Exercise objective:
Return all lines of the records that contain the word "border".

START Provided records

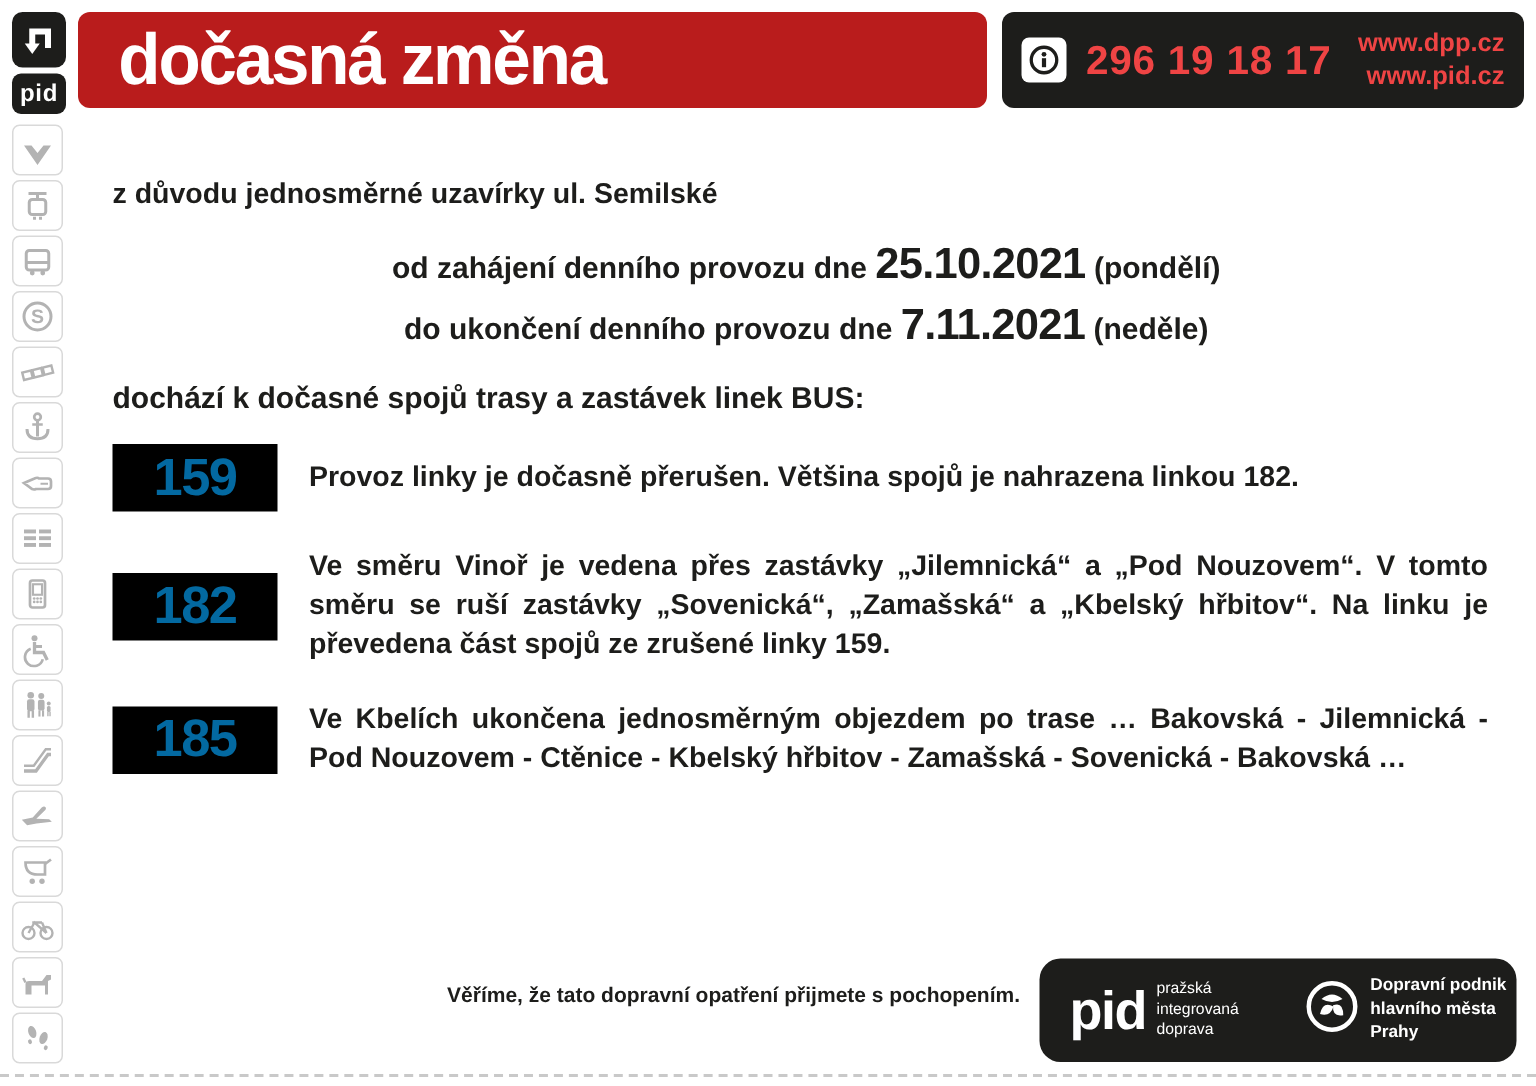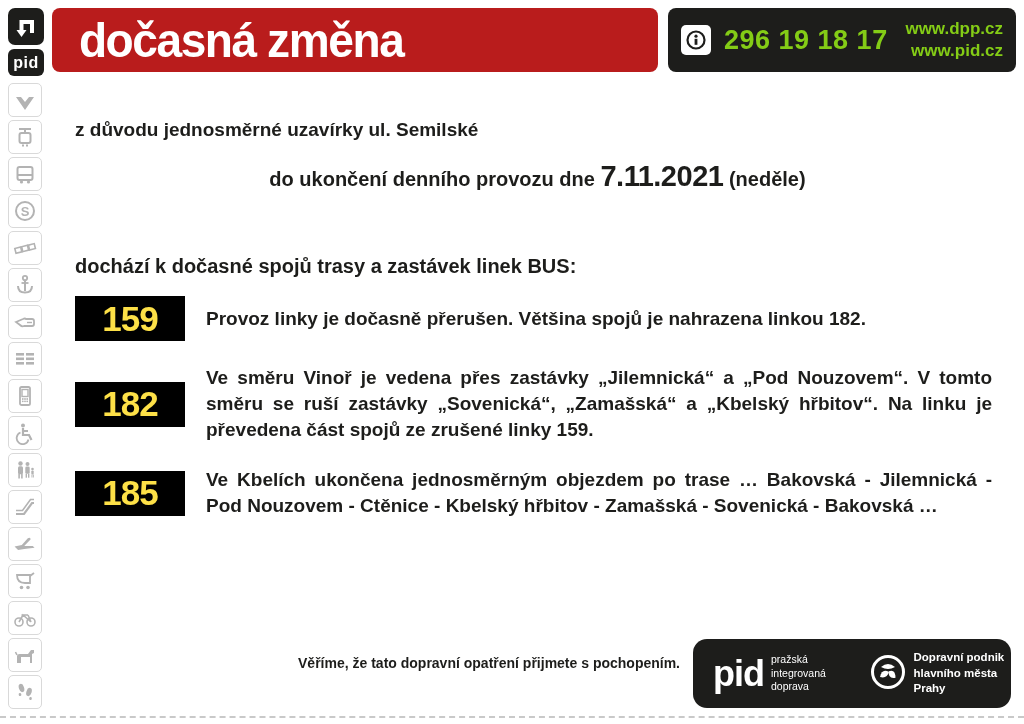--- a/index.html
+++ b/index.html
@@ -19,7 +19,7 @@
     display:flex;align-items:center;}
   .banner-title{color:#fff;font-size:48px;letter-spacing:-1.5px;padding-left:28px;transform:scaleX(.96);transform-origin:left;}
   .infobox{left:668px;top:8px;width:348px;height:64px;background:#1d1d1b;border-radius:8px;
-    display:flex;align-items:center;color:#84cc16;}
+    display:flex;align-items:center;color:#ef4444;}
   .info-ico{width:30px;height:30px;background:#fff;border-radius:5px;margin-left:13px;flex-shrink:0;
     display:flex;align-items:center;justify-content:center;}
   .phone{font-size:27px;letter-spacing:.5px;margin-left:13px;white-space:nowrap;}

END Provided records
START Provided records

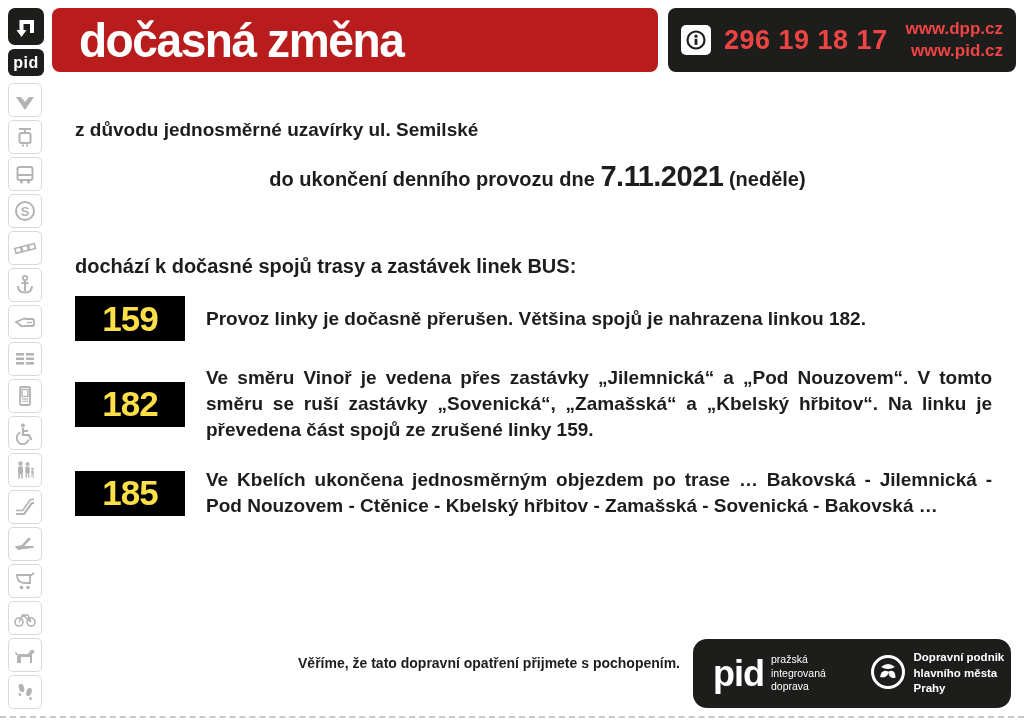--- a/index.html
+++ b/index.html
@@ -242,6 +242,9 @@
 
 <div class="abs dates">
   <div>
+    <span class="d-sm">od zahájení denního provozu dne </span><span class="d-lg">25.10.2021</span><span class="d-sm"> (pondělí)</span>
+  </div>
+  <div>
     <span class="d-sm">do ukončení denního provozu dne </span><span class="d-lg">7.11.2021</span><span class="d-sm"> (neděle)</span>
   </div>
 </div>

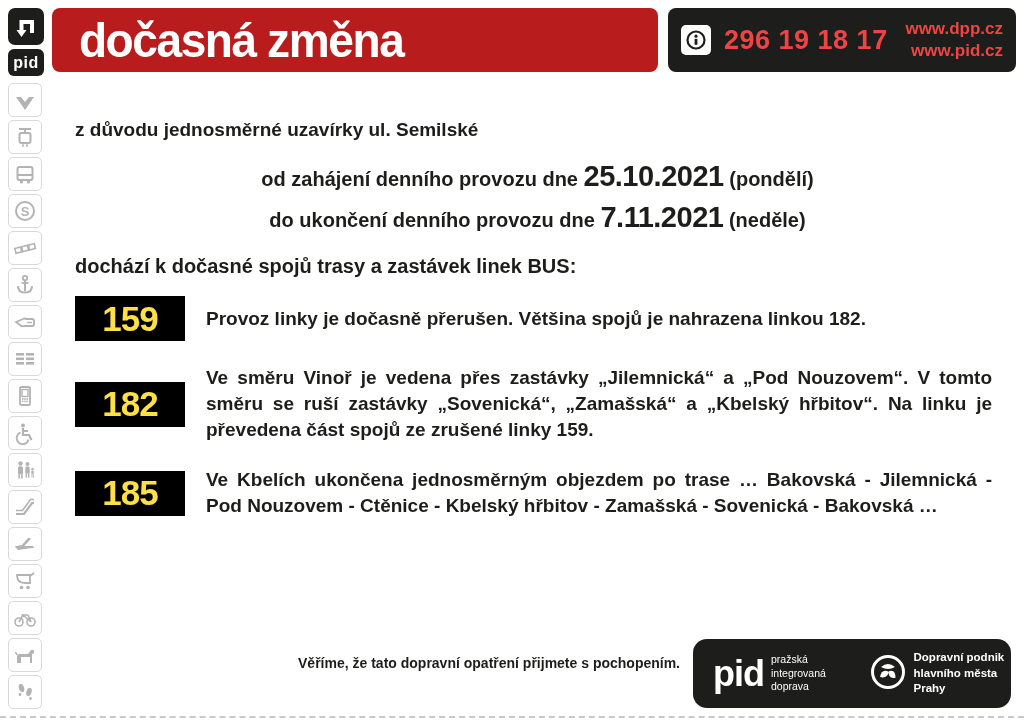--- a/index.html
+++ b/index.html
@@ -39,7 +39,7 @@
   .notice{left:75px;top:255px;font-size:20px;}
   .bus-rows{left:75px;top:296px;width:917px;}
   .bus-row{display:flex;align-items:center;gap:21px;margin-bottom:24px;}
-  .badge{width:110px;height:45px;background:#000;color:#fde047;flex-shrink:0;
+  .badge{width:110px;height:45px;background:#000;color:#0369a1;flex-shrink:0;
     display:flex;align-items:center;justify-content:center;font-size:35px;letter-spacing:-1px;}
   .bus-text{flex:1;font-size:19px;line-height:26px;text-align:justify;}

END Provided records
START Provided records

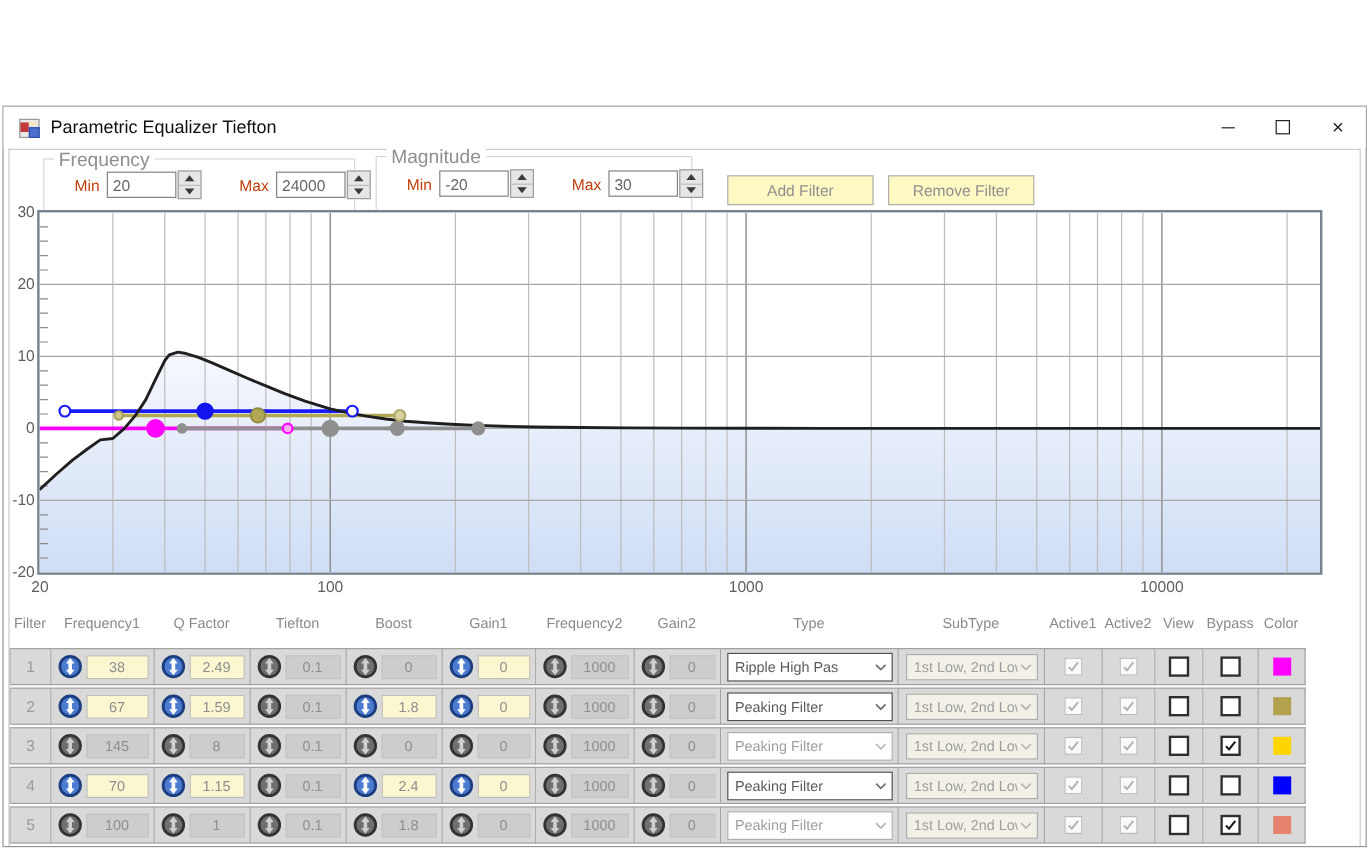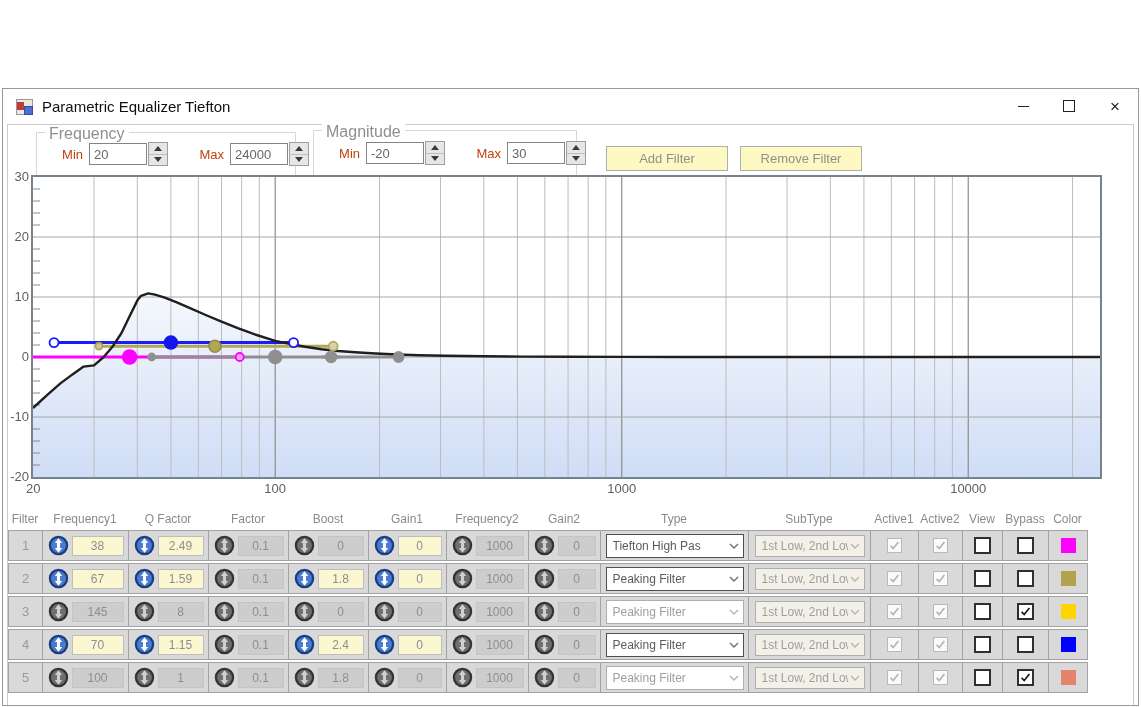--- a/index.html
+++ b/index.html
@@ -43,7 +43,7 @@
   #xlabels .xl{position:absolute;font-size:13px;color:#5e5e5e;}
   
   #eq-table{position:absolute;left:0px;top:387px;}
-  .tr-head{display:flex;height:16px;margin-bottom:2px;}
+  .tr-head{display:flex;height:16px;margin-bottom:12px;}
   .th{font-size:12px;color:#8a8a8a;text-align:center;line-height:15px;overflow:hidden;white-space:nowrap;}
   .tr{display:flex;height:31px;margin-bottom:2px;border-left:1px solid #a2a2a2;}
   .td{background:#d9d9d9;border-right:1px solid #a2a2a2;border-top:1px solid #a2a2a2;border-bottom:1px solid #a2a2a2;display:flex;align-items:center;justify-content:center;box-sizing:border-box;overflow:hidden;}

END Provided records

Reply:
   .infobox{left:668px;top:8px;width:348px;height:64px;background:#1d1d1b;border-radius:8px;
   .info-ico{width:30px;height:30px;background:#fff;border-radius:5px;margin-left:13px;flex-shrink:0;
   .tr{display:flex;height:31px;margin-bottom:2px;border-left:1px solid #a2a2a2;}
   .td{background:#d9d9d9;border-right:1px solid #a2a2a2;border-top:1px solid #a2a2a2;border-bottom:1px solid #a2a2a2;display:flex;align-items:center;justify-content:center;box-sizing:border-box;overflow:hidden;}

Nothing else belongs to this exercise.